1996 Fiscal Year Final Research Report Summary

• Project/Area Number: 07671969
• Research Category: Grant-in-Aid for Scientific Research (C)
• Allocation Type: Single-year Grants
• Section: 一般
• Research Field: Morphological basic dentistry
• Research Institution: Osaka University
• Principal Investigator: FUKUDA Yasuo Osaka University Dental Hospital, Research-assistant, 歯学部・附属病院, 助手 (20238489)
• Co-Investigator(Kenkyū-buntansha): KISHINO Mitsunobu Osaka University Dental Hospital, Resident, 歯学部・附属病院, 医員 ; ISHIDA Takeshi Osaka University Dental Hospital, Associate-Professor, 歯学部・附属病院, 助教授 (50028768)

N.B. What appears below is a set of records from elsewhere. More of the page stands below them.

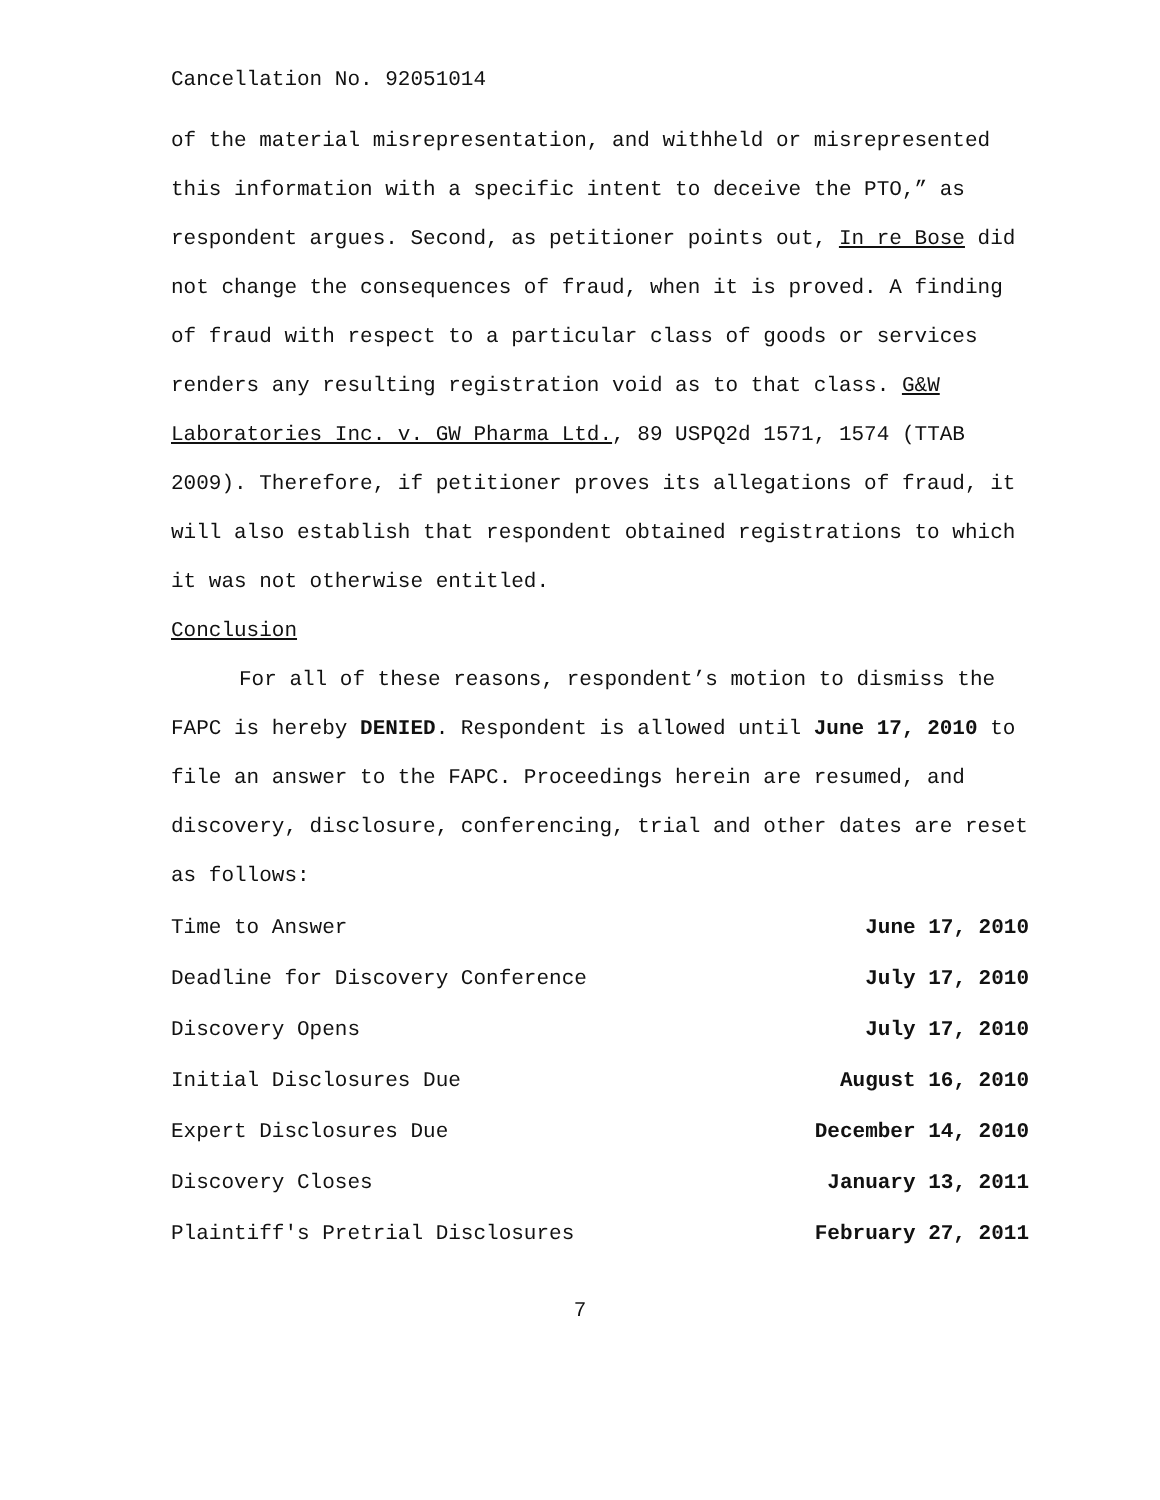Cancellation No. 92051014
of the material misrepresentation, and withheld or misrepresented this information with a specific intent to deceive the PTO,” as respondent argues. Second, as petitioner points out, In re Bose did not change the consequences of fraud, when it is proved. A finding of fraud with respect to a particular class of goods or services renders any resulting registration void as to that class. G&W Laboratories Inc. v. GW Pharma Ltd., 89 USPQ2d 1571, 1574 (TTAB 2009). Therefore, if petitioner proves its allegations of fraud, it will also establish that respondent obtained registrations to which it was not otherwise entitled.
Conclusion
For all of these reasons, respondent’s motion to dismiss the FAPC is hereby DENIED. Respondent is allowed until June 17, 2010 to file an answer to the FAPC. Proceedings herein are resumed, and discovery, disclosure, conferencing, trial and other dates are reset as follows:
| Time to Answer | June 17, 2010 |
| Deadline for Discovery Conference | July 17, 2010 |
| Discovery Opens | July 17, 2010 |
| Initial Disclosures Due | August 16, 2010 |
| Expert Disclosures Due | December 14, 2010 |
| Discovery Closes | January 13, 2011 |
| Plaintiff's Pretrial Disclosures | February 27, 2011 |
7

• Project Period (FY): 1995 – 1996
• Keywords: ameloblastoma / PCR / androgen receptor / clonality

Research Abstract

Ameloblastoma, the most popular odontogenic tumor, is classified as benign tumor. However, it shows infiltrative growth and destroy surrounding bony structure or soft tissues. Namely, "generally benign, but locally aggressive".

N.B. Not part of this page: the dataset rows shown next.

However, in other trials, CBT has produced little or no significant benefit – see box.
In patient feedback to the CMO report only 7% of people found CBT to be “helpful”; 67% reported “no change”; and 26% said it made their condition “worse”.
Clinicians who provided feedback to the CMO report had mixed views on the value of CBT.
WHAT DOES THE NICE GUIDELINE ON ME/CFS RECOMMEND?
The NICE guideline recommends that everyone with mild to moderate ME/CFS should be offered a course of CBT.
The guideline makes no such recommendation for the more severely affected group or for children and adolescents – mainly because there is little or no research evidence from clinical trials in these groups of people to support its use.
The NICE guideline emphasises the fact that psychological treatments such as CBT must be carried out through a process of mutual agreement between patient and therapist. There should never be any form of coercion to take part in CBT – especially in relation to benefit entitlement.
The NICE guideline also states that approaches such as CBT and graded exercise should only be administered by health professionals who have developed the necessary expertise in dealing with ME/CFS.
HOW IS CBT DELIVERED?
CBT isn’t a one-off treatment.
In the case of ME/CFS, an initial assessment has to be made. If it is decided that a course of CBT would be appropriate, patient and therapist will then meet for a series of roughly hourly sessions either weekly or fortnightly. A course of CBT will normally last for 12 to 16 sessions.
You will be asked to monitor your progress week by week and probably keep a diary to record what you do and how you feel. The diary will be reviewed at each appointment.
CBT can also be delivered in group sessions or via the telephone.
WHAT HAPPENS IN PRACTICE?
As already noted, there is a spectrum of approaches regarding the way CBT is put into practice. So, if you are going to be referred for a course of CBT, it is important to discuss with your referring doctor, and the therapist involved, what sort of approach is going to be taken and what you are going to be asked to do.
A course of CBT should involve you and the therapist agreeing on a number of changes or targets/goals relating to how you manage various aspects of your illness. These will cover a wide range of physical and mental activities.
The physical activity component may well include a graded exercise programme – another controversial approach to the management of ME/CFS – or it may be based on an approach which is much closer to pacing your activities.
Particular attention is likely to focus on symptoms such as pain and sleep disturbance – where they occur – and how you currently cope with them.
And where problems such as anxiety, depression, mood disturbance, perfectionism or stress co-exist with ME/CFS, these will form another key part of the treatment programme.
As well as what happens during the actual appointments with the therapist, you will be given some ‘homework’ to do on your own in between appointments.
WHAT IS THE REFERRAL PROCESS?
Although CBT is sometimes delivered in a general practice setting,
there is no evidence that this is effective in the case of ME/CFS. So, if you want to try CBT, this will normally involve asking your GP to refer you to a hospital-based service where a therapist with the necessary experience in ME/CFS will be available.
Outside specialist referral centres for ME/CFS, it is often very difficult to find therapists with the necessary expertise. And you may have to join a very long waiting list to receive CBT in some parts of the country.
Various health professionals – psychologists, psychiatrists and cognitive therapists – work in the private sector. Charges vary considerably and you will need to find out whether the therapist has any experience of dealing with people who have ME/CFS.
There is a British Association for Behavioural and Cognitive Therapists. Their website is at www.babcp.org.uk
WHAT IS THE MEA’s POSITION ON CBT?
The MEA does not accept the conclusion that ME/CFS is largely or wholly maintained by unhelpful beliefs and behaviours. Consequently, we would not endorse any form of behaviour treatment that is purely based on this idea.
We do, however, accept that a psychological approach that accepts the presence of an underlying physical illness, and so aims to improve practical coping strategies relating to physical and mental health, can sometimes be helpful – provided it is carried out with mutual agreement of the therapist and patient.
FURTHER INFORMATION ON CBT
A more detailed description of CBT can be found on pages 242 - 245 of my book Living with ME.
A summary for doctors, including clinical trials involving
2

Recent advances in genomic technology enable the assesment of clonality in a lesion by PCR assay of X chromosome-linked gene. The aim of this study is to evaluate the clonality in ameloblastomas by PCR assay of human androgen receptor gene polymorphism.
From tissue-archive in our institute, 9 cases of ameloblastoma (all follicular type) arisen in female were selected as the specimens. Formalin-fixed, paraffin-embedded tissues were sliced and tumor area was isolated. The specimens were digested with proteinase-K and a part of them were digested with HpaII.The HpaII digested product and remaining undigested DNA were used as templates for PCR amplification for androgen receptor gene exonl including polymorphic trinucleotide repeat. The PCR product was loaded on polyacrylamide gel and phoresed. The gel was stained with silver staining.
Three of 9 cases did not have polymorhic allele. Remaining 6 cases showed two bands on the gel so that were evaluated as polyclonal.